The first volume of the WM for image is indeed the overall WM density per voxel, so that sounds like exactly what you’re after. You’ll probably need to scale it up or threshold it at some level, as seeds will be generated in locations when the intensity of the seed image is greater than 0.5.

Thanks! Is (fod_vol0>=0.05) exactly equivalent to the mask I get in the final tractography output with -cutoff 0.05?

No, since that cutoff applies to the FOD amplitude, not the mean FOD for that voxel. In other words, the cutoff used during tracking is direction-dependent. Tracking will stop when the algorithm can’t find a direction to follow that is both within the range of allowable directions and where the FOD amplitude is above the cutoff.
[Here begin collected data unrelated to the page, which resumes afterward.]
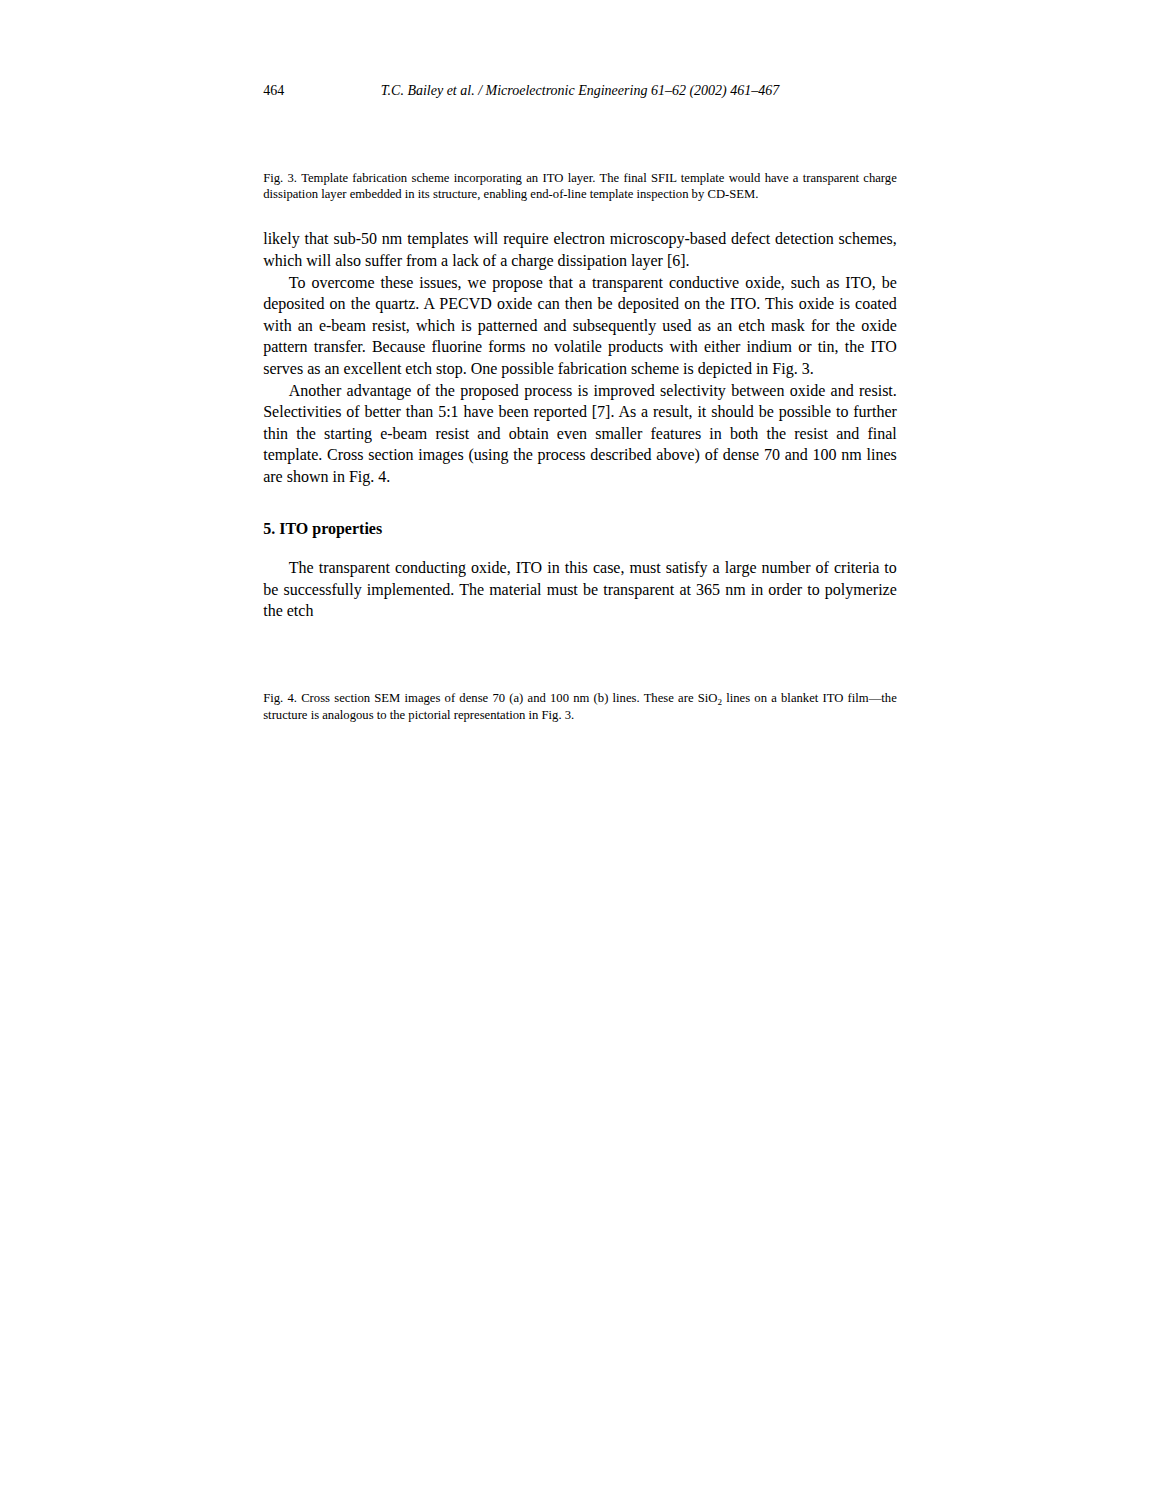464
T.C. Bailey et al. / Microelectronic Engineering 61–62 (2002) 461–467
Fig. 3. Template fabrication scheme incorporating an ITO layer. The final SFIL template would have a transparent charge dissipation layer embedded in its structure, enabling end-of-line template inspection by CD-SEM.
likely that sub-50 nm templates will require electron microscopy-based defect detection schemes, which will also suffer from a lack of a charge dissipation layer [6].
To overcome these issues, we propose that a transparent conductive oxide, such as ITO, be deposited on the quartz. A PECVD oxide can then be deposited on the ITO. This oxide is coated with an e-beam resist, which is patterned and subsequently used as an etch mask for the oxide pattern transfer. Because fluorine forms no volatile products with either indium or tin, the ITO serves as an excellent etch stop. One possible fabrication scheme is depicted in Fig. 3.
Another advantage of the proposed process is improved selectivity between oxide and resist. Selectivities of better than 5:1 have been reported [7]. As a result, it should be possible to further thin the starting e-beam resist and obtain even smaller features in both the resist and final template. Cross section images (using the process described above) of dense 70 and 100 nm lines are shown in Fig. 4.
5. ITO properties
The transparent conducting oxide, ITO in this case, must satisfy a large number of criteria to be successfully implemented. The material must be transparent at 365 nm in order to polymerize the etch
Fig. 4. Cross section SEM images of dense 70 (a) and 100 nm (b) lines. These are SiO2 lines on a blanket ITO film—the structure is analogous to the pictorial representation in Fig. 3.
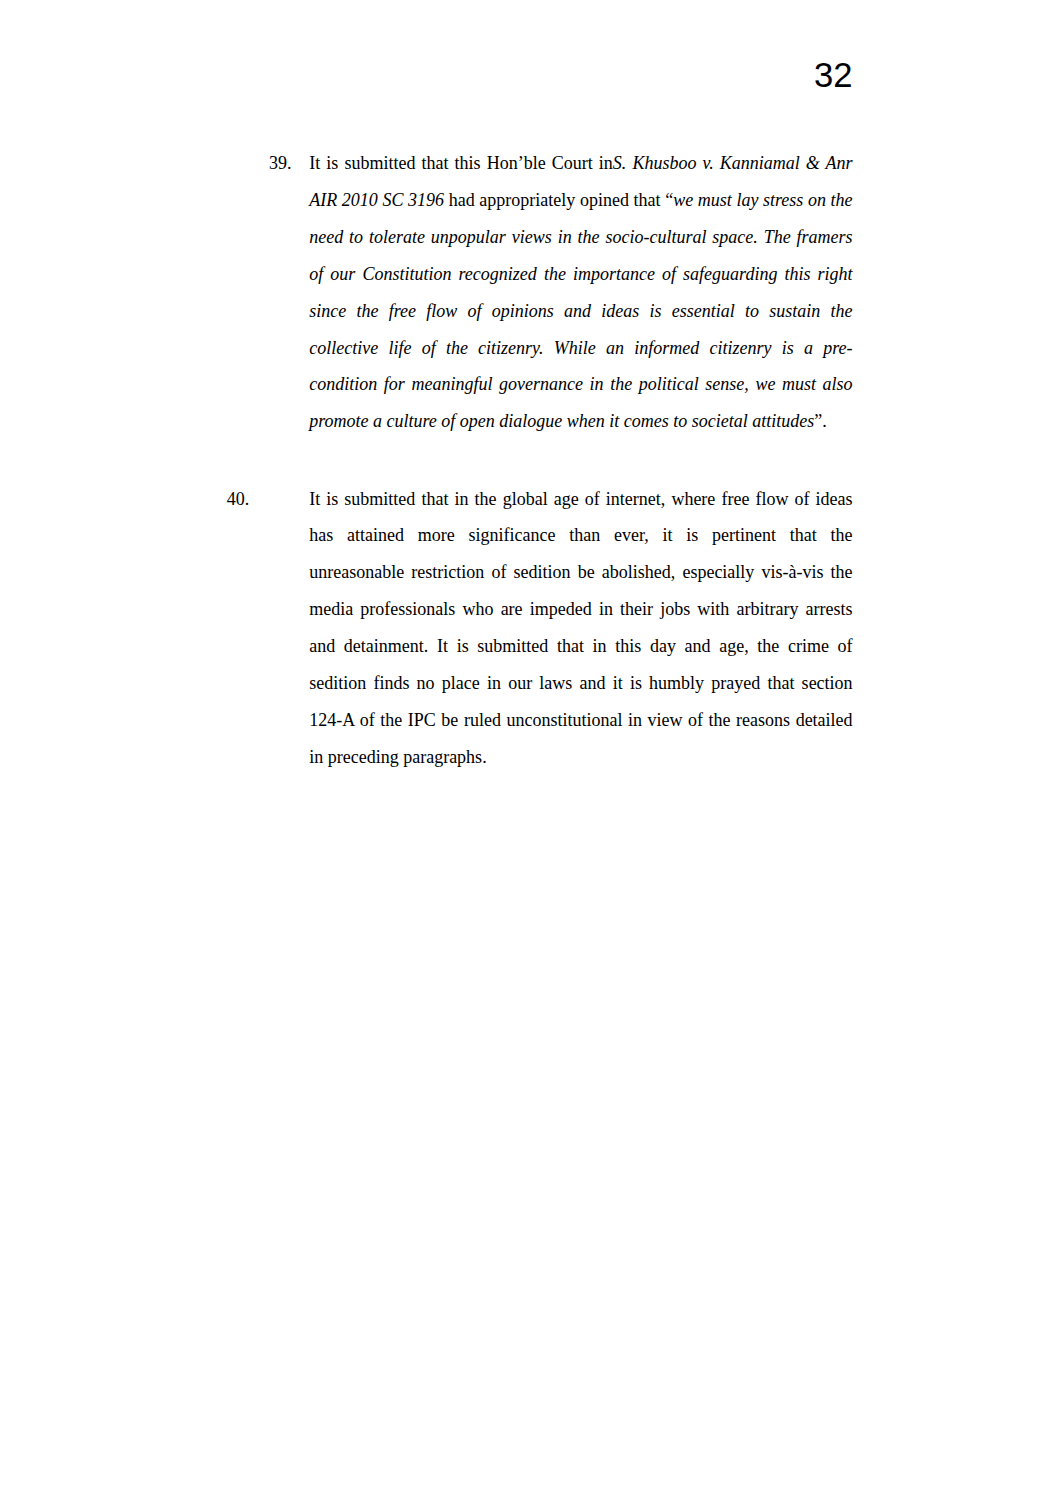32
39. It is submitted that this Hon’ble Court inS. Khusboo v. Kanniamal & Anr AIR 2010 SC 3196 had appropriately opined that “we must lay stress on the need to tolerate unpopular views in the socio-cultural space. The framers of our Constitution recognized the importance of safeguarding this right since the free flow of opinions and ideas is essential to sustain the collective life of the citizenry. While an informed citizenry is a pre-condition for meaningful governance in the political sense, we must also promote a culture of open dialogue when it comes to societal attitudes”.
40. It is submitted that in the global age of internet, where free flow of ideas has attained more significance than ever, it is pertinent that the unreasonable restriction of sedition be abolished, especially vis-à-vis the media professionals who are impeded in their jobs with arbitrary arrests and detainment. It is submitted that in this day and age, the crime of sedition finds no place in our laws and it is humbly prayed that section 124-A of the IPC be ruled unconstitutional in view of the reasons detailed in preceding paragraphs.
You can in general find voxels where the mean FOD amplitude is below cutoff, but the peak FOD amplitude is above cutoff and will therefore be a candidate for tracking.

And it gets more complicated still for iFOD2 since that cutoff applies to the average amplitude of the FOD along the curve segment projecting out from the current location, which will in general span half a voxel or so – not a point location. So it’s both direction-dependent and distributed in space…

If you need to ensure termination at precisely the same location, using the same image for both the -mask and -seed_image should do the trick.

Got it. Is it fair to say the first volume of the WM image is better suited than FA for identifying voxels that are white matter but have crossing fibers?

Yes, I’d be happy to stand by that statement.